• TASK ITEM
After finding the line that contains "Proofread the proposed", give again that line and each one following it, exactly, until the records end.

(Dataset entries)
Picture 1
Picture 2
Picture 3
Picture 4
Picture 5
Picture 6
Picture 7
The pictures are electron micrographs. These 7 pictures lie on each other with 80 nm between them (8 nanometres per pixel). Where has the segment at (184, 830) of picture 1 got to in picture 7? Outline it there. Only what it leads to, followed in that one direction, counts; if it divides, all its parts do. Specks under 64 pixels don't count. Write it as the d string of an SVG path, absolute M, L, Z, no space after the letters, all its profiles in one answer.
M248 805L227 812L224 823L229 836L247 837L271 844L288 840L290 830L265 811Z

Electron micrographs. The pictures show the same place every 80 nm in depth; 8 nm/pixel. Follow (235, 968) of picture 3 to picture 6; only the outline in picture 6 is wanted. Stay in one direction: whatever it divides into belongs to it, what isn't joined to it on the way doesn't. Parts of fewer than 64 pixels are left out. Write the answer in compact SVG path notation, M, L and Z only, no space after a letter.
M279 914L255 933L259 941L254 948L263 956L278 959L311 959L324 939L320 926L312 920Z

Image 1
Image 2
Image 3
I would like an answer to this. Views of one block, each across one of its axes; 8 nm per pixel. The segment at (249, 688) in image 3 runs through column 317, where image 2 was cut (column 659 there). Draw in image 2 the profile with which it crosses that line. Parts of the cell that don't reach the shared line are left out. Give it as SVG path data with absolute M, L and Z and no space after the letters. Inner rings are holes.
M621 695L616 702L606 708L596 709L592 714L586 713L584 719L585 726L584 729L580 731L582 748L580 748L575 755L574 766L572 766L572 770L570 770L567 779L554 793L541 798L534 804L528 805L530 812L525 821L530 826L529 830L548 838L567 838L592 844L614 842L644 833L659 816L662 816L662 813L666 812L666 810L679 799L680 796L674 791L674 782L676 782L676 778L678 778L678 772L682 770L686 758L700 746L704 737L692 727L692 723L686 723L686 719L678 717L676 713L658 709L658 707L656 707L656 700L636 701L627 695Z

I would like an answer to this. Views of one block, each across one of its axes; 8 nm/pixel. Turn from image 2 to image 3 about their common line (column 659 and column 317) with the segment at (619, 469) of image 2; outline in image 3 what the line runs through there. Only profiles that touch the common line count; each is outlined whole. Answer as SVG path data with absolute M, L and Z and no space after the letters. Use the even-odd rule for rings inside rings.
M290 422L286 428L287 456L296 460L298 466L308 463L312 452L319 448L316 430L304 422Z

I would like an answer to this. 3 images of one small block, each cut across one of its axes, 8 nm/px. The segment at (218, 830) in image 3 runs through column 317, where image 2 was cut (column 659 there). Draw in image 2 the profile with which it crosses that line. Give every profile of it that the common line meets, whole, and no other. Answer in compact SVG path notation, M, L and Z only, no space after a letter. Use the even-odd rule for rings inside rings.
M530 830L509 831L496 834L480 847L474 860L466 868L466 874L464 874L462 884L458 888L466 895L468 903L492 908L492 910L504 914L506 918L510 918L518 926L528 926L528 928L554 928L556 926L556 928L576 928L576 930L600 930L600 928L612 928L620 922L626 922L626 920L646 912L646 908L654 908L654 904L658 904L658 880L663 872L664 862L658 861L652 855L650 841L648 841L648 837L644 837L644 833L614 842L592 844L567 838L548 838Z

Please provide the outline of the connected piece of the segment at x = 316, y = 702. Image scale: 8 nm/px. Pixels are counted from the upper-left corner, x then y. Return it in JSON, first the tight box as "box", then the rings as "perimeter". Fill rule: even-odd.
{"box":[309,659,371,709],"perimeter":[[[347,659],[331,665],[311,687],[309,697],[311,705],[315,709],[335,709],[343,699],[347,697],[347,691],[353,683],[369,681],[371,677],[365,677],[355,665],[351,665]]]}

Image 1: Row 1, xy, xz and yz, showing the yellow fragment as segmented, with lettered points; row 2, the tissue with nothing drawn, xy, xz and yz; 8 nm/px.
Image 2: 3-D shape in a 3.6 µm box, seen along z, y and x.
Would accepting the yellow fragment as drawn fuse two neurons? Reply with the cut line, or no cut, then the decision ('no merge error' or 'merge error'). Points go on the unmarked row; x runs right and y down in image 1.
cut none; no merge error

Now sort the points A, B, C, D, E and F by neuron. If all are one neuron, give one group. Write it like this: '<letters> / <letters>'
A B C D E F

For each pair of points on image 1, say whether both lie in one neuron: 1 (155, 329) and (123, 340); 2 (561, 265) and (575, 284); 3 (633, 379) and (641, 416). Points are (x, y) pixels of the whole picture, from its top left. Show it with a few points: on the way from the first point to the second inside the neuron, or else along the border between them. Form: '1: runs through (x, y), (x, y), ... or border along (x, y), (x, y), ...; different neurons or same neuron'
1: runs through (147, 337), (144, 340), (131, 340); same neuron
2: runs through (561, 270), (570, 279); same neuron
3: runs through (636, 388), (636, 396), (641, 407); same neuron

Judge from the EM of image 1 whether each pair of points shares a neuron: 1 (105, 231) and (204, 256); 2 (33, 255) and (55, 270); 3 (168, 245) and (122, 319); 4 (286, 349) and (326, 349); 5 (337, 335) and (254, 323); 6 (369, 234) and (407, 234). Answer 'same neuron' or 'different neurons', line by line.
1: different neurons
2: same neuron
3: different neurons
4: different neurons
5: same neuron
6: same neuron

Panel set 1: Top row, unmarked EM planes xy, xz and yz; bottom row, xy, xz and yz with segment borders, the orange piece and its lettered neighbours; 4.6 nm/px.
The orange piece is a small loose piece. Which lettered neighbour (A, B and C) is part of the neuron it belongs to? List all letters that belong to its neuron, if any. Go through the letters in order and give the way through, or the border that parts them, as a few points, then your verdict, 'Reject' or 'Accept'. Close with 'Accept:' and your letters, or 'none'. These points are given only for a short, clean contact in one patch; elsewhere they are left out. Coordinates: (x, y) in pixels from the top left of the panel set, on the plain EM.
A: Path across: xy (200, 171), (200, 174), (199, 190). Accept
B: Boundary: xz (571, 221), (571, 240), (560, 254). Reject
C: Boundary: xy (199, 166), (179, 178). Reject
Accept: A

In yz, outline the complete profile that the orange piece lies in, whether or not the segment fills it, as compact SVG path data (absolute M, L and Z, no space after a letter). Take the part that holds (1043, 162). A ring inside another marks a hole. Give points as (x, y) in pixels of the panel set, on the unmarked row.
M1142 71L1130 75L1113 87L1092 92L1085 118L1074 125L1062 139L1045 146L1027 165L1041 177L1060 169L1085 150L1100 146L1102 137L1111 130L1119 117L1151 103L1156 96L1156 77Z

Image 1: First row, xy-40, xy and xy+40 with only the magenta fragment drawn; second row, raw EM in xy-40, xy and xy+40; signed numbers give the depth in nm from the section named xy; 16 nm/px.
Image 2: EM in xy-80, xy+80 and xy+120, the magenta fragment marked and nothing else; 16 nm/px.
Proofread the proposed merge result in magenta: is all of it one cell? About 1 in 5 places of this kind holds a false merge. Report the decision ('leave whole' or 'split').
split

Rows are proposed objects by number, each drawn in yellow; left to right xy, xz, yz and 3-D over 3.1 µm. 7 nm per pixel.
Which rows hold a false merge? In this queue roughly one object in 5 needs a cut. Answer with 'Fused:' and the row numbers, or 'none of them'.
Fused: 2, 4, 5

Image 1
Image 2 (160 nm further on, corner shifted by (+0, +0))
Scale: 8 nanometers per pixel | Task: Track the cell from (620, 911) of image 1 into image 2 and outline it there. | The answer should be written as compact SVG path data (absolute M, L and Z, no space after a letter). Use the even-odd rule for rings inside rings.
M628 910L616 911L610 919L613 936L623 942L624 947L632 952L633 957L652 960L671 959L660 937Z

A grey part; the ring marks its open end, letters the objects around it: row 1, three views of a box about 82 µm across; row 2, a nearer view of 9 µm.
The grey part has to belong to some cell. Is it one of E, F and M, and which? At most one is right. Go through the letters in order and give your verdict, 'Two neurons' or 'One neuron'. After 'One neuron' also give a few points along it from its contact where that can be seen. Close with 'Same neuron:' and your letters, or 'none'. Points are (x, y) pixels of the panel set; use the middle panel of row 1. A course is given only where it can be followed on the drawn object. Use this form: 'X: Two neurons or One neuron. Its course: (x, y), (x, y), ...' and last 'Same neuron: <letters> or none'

• RESULT OF THIS TASK
Proofread the proposed merge result in magenta: is all of it one cell? About 1 in 5 places of this kind holds a false merge. Report the decision ('leave whole' or 'split').
split

Rows are proposed objects by number, each drawn in yellow; left to right xy, xz, yz and 3-D over 3.1 µm. 7 nm per pixel.
Which rows hold a false merge? In this queue roughly one object in 5 needs a cut. Answer with 'Fused:' and the row numbers, or 'none of them'.
Fused: 2, 4, 5

Image 1
Image 2 (160 nm further on, corner shifted by (+0, +0))
Scale: 8 nanometers per pixel | Task: Track the cell from (620, 911) of image 1 into image 2 and outline it there. | The answer should be written as compact SVG path data (absolute M, L and Z, no space after a letter). Use the even-odd rule for rings inside rings.
M628 910L616 911L610 919L613 936L623 942L624 947L632 952L633 957L652 960L671 959L660 937Z

A grey part; the ring marks its open end, letters the objects around it: row 1, three views of a box about 82 µm across; row 2, a nearer view of 9 µm.
The grey part has to belong to some cell. Is it one of E, F and M, and which? At most one is right. Go through the letters in order and give your verdict, 'Two neurons' or 'One neuron'. After 'One neuron' also give a few points along it from its contact where that can be seen. Close with 'Same neuron:' and your letters, or 'none'. Points are (x, y) pixels of the panel set; use the middle panel of row 1. A course is given only where it can be followed on the drawn object. Use this form: 'X: Two neurons or One neuron. Its course: (x, y), (x, y), ...' and last 'Same neuron: <letters> or none'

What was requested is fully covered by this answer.